In the early 1990s, a zine called The Ugly Duckling lived its Xerox-humble life under the guidance of Matvei Yankelevich and Tristra Newyear in a Connecticut college town. After some travels, the zine wound up in Woodside, Queens, where it became the staging ground of several collaborations. Through new friendships, the zine became a “Presse” in the late ’90s, lending its imprimatur to a variety of new projects (a free performance broadsheet, paperless events, cheap chapbooks, and a poetry magazine). And so an anarchic but collective unity emerged, with an emphasis on investigations of what makes a book a book. The Presse's original members eventually sought non-profit incorporation (granted in 2002), and Ugly Ducklung Presse evolved further. Our mission was "the creation, publication, and dissemination of literary works overlooked by commercial publishers, including poetry, fiction, drama and theater art, graphic artwork, and collaborative works." Since then, other collaborators have continued to join, eventually forming into a core collective of about a dozen volunteer editors with varying involvement.

After hopping from living rooms to squat-like studios, from basements to basements, UDP found a home in The Old American Can Factory in the Gowanus area of Brooklyn.
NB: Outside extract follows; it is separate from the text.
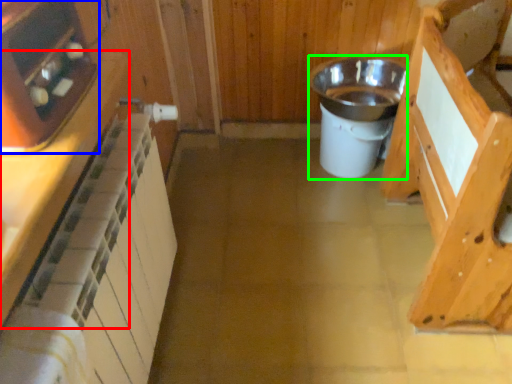
Question: Which is farther away from cabinetry (highlighted by a red box)? appliance (highlighted by a blue box) or appliance (highlighted by a green box)?

Choices:
 (A) appliance
 (B) appliance

Answer: (B)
The level of activity facilitated by these ever-growing spaces have allowed us to be a lot more public and productive—while also unleashing a monster, in a way, as over the course of our tenancies we've acquired several large pieces of printing equipment (including a piano-size letterpress and many drawers full of metal type) that we became attached to and dependent on for the production of our books.

For the last 13 years or so, we've performed the balancing act that seems (for better or worse) to define us: we attempt to be responsible to the expectations made of us as a card-carrying 501©3 nonprofit with a board of directors, an advisory board, internship and apprenticeship programs, and quite a bit of overhead, while guarding a looseness to the way we work together and making room for an unruly, horizontal curatorial/editorial structure that risks being irresponsible to the fiscal bottom line. We strive to continue the legacy of small press through active promotion of its culture and ethos, aligning ourselves with nonprofit distributors (SPD in Berkeley and InPress in the UK) and teaming up with independent publishers and bookstores in a spirit of collective effort rather than competition.

The press continues as a primarily volunteer-run organization (with a small part-time staff), relying on amateur passion and willing participants. Drawn to collaborations with other organizations, we're looking toward a model that will allow us to stop growing and instead feed our appetite for expansion by working with others. Recent projects include collaborations with BOMB Magazine and the language justice initiative Antena (for a new project on contemporary Latin-American poetry, Señal), and with other publishers whose missions and practices we admire, including Primary Information, Coach House Books, and Siglio Press.